I'm a giver. It's not my fault so many of you are cuckoo for crack-o-puffs.
In the end, who should you blame? I believe this*********** closes the book on that discussion.
Behave.
Or else.
FOOTNOTES:
* = Yes, I will bold the name everywhere. That's consistency of style. Learn it, live it, love it.
** = It's kind of scary how gay he is for that show.
*** = Yes, Ghostbusters 3 is happening, and you probably can't do anything to stop it. I'm sorry. Well, I would be, if I cared. Maybe.
**** = Would you have preferred accelerated heat death instead?
***** = Go on, Google "love" and "friendster." It's sad.

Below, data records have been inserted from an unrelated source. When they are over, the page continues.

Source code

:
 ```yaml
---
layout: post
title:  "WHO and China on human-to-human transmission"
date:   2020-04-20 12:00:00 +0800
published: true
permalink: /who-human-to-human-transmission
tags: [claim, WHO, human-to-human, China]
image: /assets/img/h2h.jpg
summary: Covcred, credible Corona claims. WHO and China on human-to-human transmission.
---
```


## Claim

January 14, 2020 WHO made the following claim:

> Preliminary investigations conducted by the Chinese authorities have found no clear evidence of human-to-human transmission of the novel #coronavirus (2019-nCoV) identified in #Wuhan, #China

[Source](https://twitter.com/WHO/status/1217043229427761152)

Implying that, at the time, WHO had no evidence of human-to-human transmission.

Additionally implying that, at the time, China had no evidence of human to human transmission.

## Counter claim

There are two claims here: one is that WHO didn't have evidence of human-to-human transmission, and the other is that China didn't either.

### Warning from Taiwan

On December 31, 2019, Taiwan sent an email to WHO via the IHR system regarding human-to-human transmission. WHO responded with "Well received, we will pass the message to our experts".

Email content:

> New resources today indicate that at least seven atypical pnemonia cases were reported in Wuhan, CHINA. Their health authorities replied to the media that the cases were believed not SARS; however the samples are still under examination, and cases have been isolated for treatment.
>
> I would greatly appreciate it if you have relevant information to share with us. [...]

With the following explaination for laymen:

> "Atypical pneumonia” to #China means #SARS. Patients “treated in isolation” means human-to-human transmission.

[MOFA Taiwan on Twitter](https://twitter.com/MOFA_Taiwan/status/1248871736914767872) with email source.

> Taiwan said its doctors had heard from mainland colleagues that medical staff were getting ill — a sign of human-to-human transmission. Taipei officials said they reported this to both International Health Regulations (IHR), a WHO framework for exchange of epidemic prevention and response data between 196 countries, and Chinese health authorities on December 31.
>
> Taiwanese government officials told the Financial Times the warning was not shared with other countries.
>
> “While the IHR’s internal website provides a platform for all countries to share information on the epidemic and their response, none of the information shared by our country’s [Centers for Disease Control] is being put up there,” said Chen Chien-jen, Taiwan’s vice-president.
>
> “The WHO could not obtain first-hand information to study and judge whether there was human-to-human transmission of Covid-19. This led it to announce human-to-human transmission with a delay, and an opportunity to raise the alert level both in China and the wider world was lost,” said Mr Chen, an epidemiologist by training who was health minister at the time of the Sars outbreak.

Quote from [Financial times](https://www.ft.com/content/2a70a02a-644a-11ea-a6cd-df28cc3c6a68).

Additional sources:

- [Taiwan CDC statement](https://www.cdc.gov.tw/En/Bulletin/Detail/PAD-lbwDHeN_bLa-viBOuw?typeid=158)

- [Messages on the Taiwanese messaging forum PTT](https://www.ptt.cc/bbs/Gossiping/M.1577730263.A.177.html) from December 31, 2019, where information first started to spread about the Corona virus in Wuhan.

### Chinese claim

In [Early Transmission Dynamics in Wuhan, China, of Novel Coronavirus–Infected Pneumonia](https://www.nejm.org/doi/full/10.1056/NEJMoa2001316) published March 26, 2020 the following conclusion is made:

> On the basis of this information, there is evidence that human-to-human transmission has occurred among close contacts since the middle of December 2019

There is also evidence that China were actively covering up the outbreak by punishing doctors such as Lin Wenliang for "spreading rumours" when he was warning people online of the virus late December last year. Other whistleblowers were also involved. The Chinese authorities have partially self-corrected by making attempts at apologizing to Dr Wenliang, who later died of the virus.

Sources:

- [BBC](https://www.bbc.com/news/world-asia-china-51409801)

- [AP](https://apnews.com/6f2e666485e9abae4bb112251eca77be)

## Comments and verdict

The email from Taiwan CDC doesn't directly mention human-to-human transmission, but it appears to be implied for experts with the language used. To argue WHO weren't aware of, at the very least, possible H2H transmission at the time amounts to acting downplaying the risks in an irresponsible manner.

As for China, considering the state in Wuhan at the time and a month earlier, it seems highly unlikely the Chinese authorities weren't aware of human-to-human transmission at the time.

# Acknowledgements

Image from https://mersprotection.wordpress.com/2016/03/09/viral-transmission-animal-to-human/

****** = Maybe not today. Maybe not even on this blog. But soon.
******* = My 15" Macbook Pro is called, by virtually everyone who knows it, "the precious."
******** = Please don't forget that the entire Windows OS is stolen from an early build of Mac OS, and then bloatwared to death. After Microsoft Word 5.1, that company hasn't done a single thing right.
********* = Like that call back to Kings? That's how you do it. However, whenever I see the show, I think in my brain, "have you ever seen a kingdom with a butter fly crown? Rulin' is a habit, get like me ..." Hm ... maybe I shouldn't tell people these things.
********** = Si se puede. Universal paradigm shift. Choose joy. Patent pending.
*********** = Anedge hirak Michael Joseph Jackson.